Hi UpsetFrog68 , can you provide a standalone code snippet that would reproduce this occasional behaviour?
Hi CostlyOstrich36 ,
I've created a standalone code of a simple pipeline, demonstrating the issue.
The pipeline contains 3 steps: create_dataset, use_dataset, use_dataset2.
I ran the same script for 3 times, and got different results:
- Error in the third step for 2 times, third time succeeded.
- Errors for all retries - pipeline failed.
- Success.
Are you using a self hosted server or app.clear.ml ?
CostlyOstrich36 Any suggestions?
I encounter this unstable behavior also with other scenarios.

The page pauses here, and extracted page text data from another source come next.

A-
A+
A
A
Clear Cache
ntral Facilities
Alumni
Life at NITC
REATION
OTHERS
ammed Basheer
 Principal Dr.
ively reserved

For example, with a function step which just tries to get an existing dataset. for the line:
dataset = Dataset.get(dataset_project='test_pipelines', dataset_name=dataset_name, only_published=True)
I sometimes get:
Traceback (most recent call last):
File "/tmp/tmpnndxzv32.py", line 66, in get_dataset
dataset = Dataset.get(dataset_project='test_pipelines', dataset_name=dataset_name, only_published=True)

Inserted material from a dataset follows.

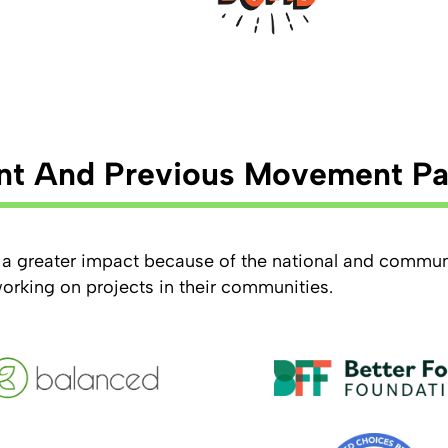
nt And Previous Movement Pa
a greater impact because of the national and commun
working on projects in their communities.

^^^^^^^^^^^^^^^^^^^^^^^^^^^^^^^^^^^^^^^^^^^^^^^^^^^^^^^^^^^^^^^^^^^^^^^^^^^^^^^^^^^^^^^^^^^^^
File "/opt/conda/lib/python3.11/site-packages/clearml/datasets/dataset.py", line 1782, in get
raise ValueError(
ValueError: Could not find Dataset project/name/version ('test_pipelines', 'test', None)
But in some runs it finds the dataset.